## EXERCISE
Pull out every line of the data below that contains the string "chart", treating uppercase and lowercase letters as distinct.

• • • • • • •

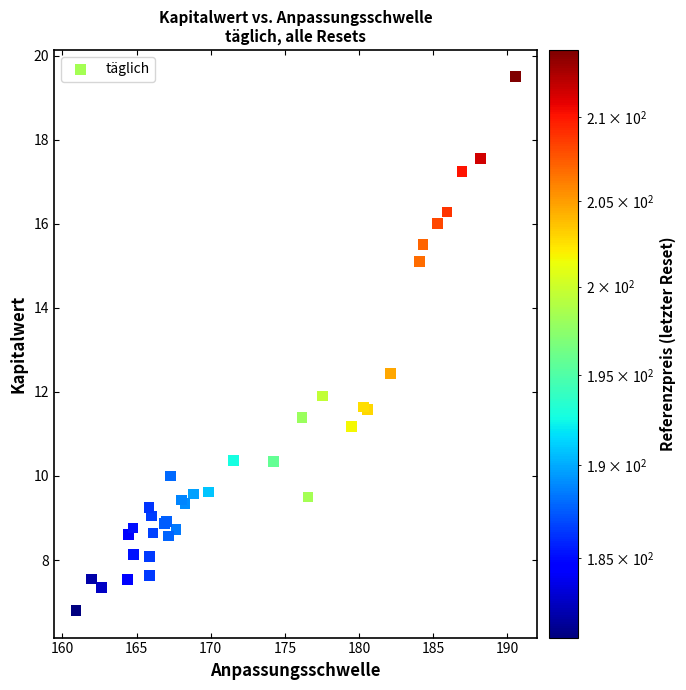

What Y value in the scatter plot is closest to 13?

12.4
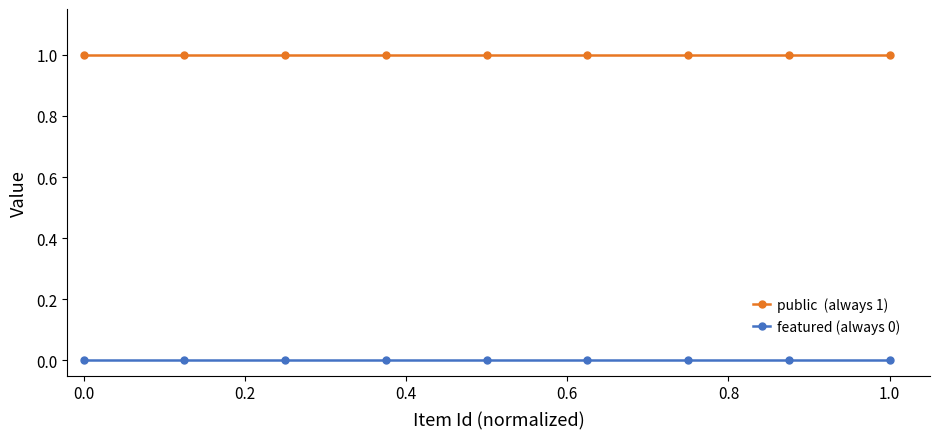

Does the chart have visible grid lines?

No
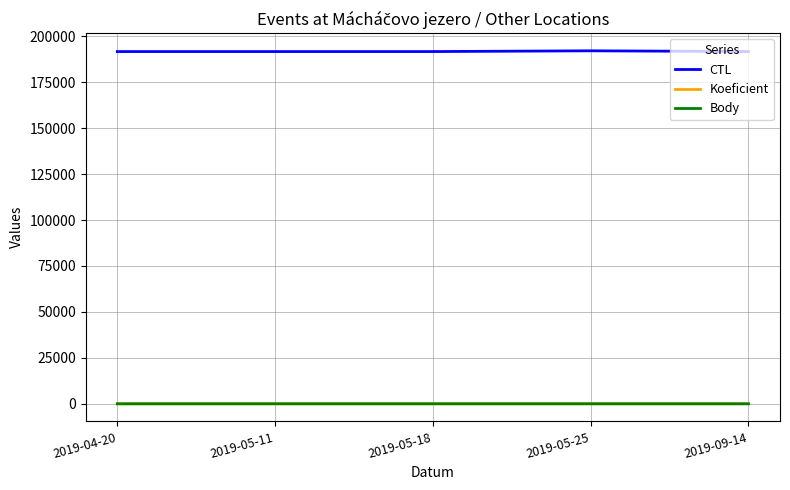

Which series has the largest range (max minus min)?

CTL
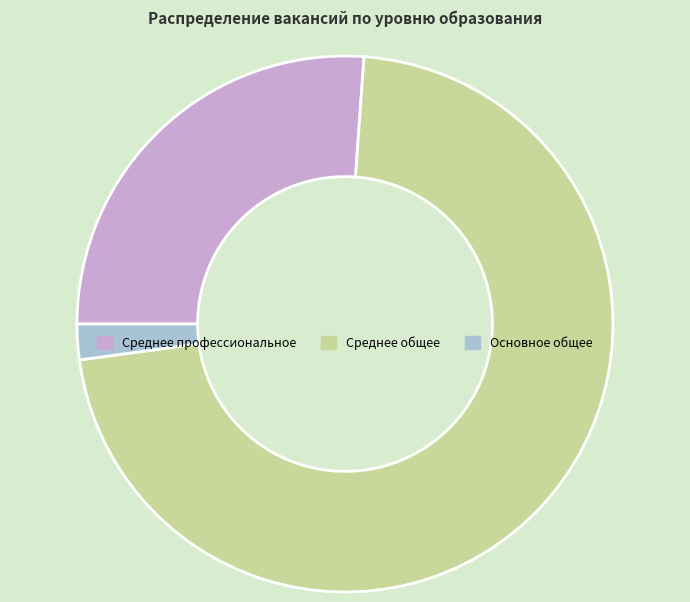

Is there a majority slice in this chart?

Yes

• • • • • • •

## ANSWER BELOW
Does the chart have visible grid lines?
Is there a majority slice in this chart?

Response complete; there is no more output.